If you want to see more about MVP in Android see: Asynchronous MVP Design for Android, without 3rd Party Libraries and Clean Architecture in Android with MVP Presentation Layer.


Next we design the server application as a 4-tier clean architecture. No higher level of design, like MVP, is used here. The design concepts used are features and use cases. Each feature is packaged by layer.

The server application has two features:

Web server application features
Web server application features

Both features are implemented by layer, API, business, data:

Web server application features by layer
Web server application features by layer

The serverconnection feature does not implement the data layer because it has no need to communicate with a database.

The unit tests are part of the design. In test driven development they actually help create the design. In our system they just make sure that the design functions correctly.

So designing, unit testing and implementation go hand in hand.

An understanding of the design part requires a hands on approach, so I do encourage you to get the sample code from here: CleanArhitectureWithAndroidAndSpringBoot

Next comes the testing part, this means to test the functional requirements of the final product


Running the examples

To run the examples you need Android Studio for the client application, and IntelliJ for the server part (or preferred IDE).

The workflow is as follows: start the server application, open a browser window, go to http://localhost:1984 and see the server connection, start the client in an emulator, enter the server connection in the client, run the client uses cases.

You can start both applications from their IDEs, this is simpler. You can also start the server with the following maven command: mvn spring-boot:run from the application module.

For the best results, use a laptop for the server application, and an actual Android device for the client application. Both the laptop and the Android device must be connected to the same Wi-Fi connection. 


Known issues

While working with a laptop and an Android device, to develop and test the system, I had absolutely no issues in client server communication.
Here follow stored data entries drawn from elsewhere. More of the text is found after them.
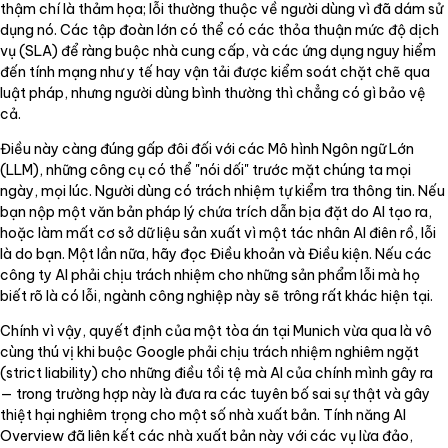
thậm chí là thảm họa; lỗi thường thuộc về người dùng vì đã dám sử
dụng nó. Các tập đoàn lớn có thể có các thỏa thuận mức độ dịch
vụ (SLA) để ràng buộc nhà cung cấp, và các ứng dụng nguy hiểm
đến tính mạng như y tế hay vận tải được kiểm soát chặt chẽ qua
luật pháp, nhưng người dùng bình thường thì chẳng có gì bảo vệ
cả.
Điều này càng đúng gấp đôi đối với các Mô hình Ngôn ngữ Lớn
(LLM), những công cụ có thể "nói dối" trước mặt chúng ta mọi
ngày, mọi lúc. Người dùng có trách nhiệm tự kiểm tra thông tin. Nếu
bạn nộp một văn bản pháp lý chứa trích dẫn bịa đặt do AI tạo ra,
hoặc làm mất cơ sở dữ liệu sản xuất vì một tác nhân AI điên rồ, lỗi
là do bạn. Một lần nữa, hãy đọc Điều khoản và Điều kiện. Nếu các
công ty AI phải chịu trách nhiệm cho những sản phẩm lỗi mà họ
biết rõ là có lỗi, ngành công nghiệp này sẽ trông rất khác hiện tại.
Chính vì vậy, quyết định của một tòa án tại Munich vừa qua là vô
cùng thú vị khi buộc Google phải chịu trách nhiệm nghiêm ngặt
(strict liability) cho những điều tồi tệ mà AI của chính mình gây ra
— trong trường hợp này là đưa ra các tuyên bố sai sự thật và gây
thiệt hại nghiêm trọng cho một số nhà xuất bản. Tính năng AI
Overview đã liên kết các nhà xuất bản này với các vụ lừa đảo,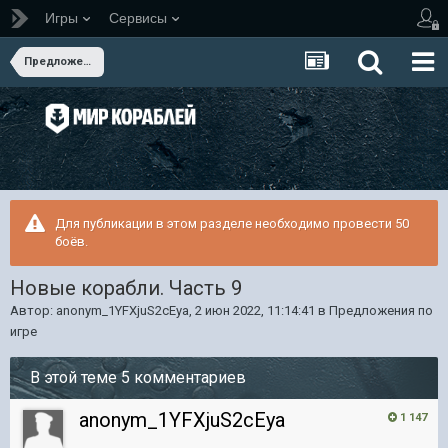
Игры
Сервисы
Предложения по игре
Для публикации в этом разделе необходимо провести 50
боёв.
Новые корабли. Часть 9
Автор:
anonym_1YFXjuS2cEya
,
2 июн 2022, 11:14:41
в
Предложения по
игре
В этой теме 5 комментариев
anonym_1YFXjuS2cEya
1 147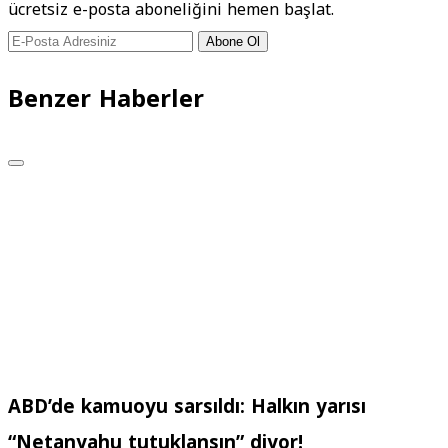
ücretsiz e-posta aboneliğini hemen başlat.
Abone Ol
Benzer Haberler
ABD’de kamuoyu sarsıldı: Halkın yarısı
“Netanyahu tutuklansın” diyor!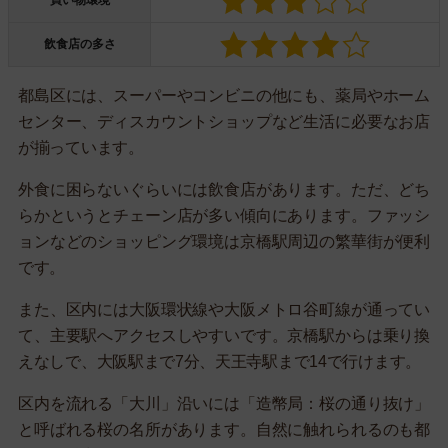
買い物環境
飲食店の多さ
都島区には、スーパーやコンビニの他にも、薬局やホーム
センター、ディスカウントショップなど生活に必要なお店
が揃っています。
外食に困らないぐらいには飲食店があります。ただ、どち
らかというとチェーン店が多い傾向にあります。ファッシ
ョンなどのショッピング環境は京橋駅周辺の繁華街が便利
です。
また、区内には大阪環状線や大阪メトロ谷町線が通ってい
て、主要駅へアクセスしやすいです。京橋駅からは乗り換
えなしで、大阪駅まで7分、天王寺駅まで14で行けます。
区内を流れる「大川」沿いには「造幣局：桜の通り抜け」
と呼ばれる桜の名所があります。自然に触れられるのも都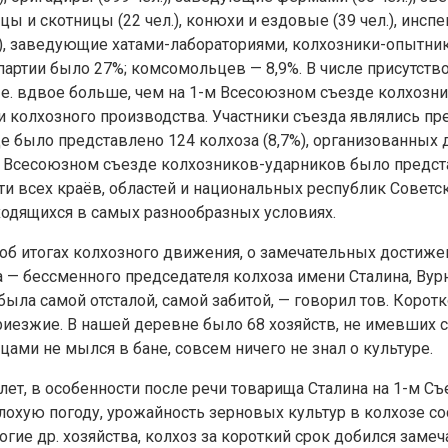
ницы и скотницы (22 чел.), конюхи и ездовые (39 чел.), инсп
.), заведующие хатами-лабораториями, колхозники-опытник
 партии было 27%; комсомольцев — 8,9%. В числе присутст
. е. вдвое больше, чем на 1-м Всесоюзном съезде колхозни
 колхозного производства. Участники съезда являлись п
 было представлено 124 колхоза (8,7%), организованных до
 1-м Всесоюзном съезде колхозников-ударников было предс
сти всех краёв, областей и национальных республик Совет
находящихся в самых разнообразных условиях.
об итогах колхозного движения, о замечательных достиже
 — бессменного председателя колхоза имени Сталина, Вур
ыла самой отсталой, самой забитой, — говорил тов. Корот
приезжие. В нашей деревне было 68 хозяйств, не имевших с
цами не мылся в бане, совсем ничего не знал о культуре.
лет, в особенности после речи товарища Сталина на 1-м С
 плохую погоду, урожайность зерновых культур в колхозе со
ногие др. хозяйства, колхоз за короткий срок добился заме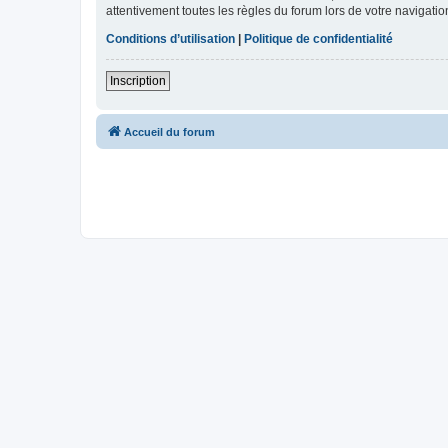
attentivement toutes les règles du forum lors de votre navigatio
Conditions d’utilisation
|
Politique de confidentialité
Inscription
Accueil du forum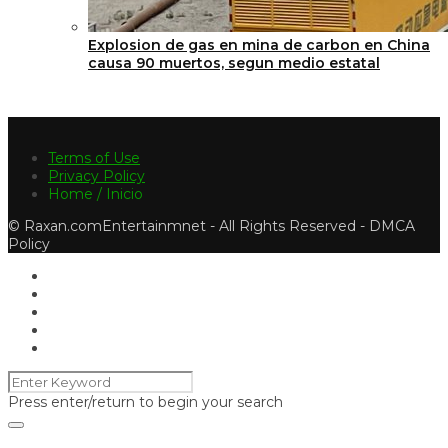
Explosion de gas en mina de carbon en China
causa 90 muertos, segun medio estatal
Terms of Use
Privacy Policy
Home / Inicio
© Raxan.comEntertainmnet - All Rights Reserved - DMCA
Policy
Press enter/return to begin your search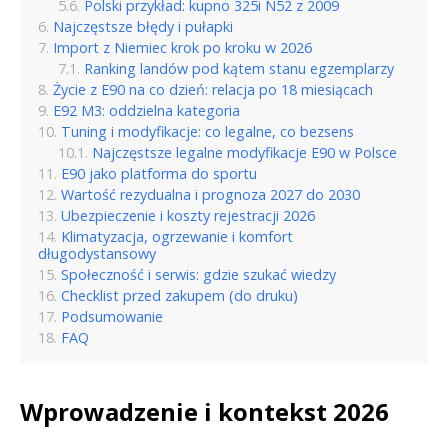
Polski przykład: kupno 325i N52 z 2009
Najczęstsze błędy i pułapki
Import z Niemiec krok po kroku w 2026
Ranking landów pod kątem stanu egzemplarzy
Życie z E90 na co dzień: relacja po 18 miesiącach
E92 M3: oddzielna kategoria
Tuning i modyfikacje: co legalne, co bezsens
Najczęstsze legalne modyfikacje E90 w Polsce
E90 jako platforma do sportu
Wartość rezydualna i prognoza 2027 do 2030
Ubezpieczenie i koszty rejestracji 2026
Klimatyzacja, ogrzewanie i komfort
długodystansowy
Społeczność i serwis: gdzie szukać wiedzy
Checklist przed zakupem (do druku)
Podsumowanie
FAQ
Wprowadzenie i kontekst 2026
However, while working on my desktop PC together with an Android emulator, I did encounter some unexpected behavior. The client application would not connect to the displayed server connection. The issue had something to do with loopbacks.

To fix this, I test if the local host provided by by the serverconnection feature is a loopback address. If it is, then the server connection is the android emulator loopback together with the port,

public class ServerConnectionBeanImpl implements ServerConnectionBean {
    public ServerConnection getServerConnection() {
            if (InetAddress.getLocalHost().isLoopbackAddress()) {
                // If you use a desktop PC with a cable connection
                host = "";
            } else {
                ip = InetAddress.getLocalHost();
                host = ip.getHostAddress();
Lessons learned

Architecture and design are not easy, and they are essential to software engineering and quality software.

The system used as an example, represents an opinionated view on how to do clean architecture. This view is still work in progress, as I dig ever further in the confusing and wonderful world of software engineering.

Therefore I do encourage further reading on the topic, take everything with a grain of salt, here all the perspectives, understand for yourself, and apply whatever works for you.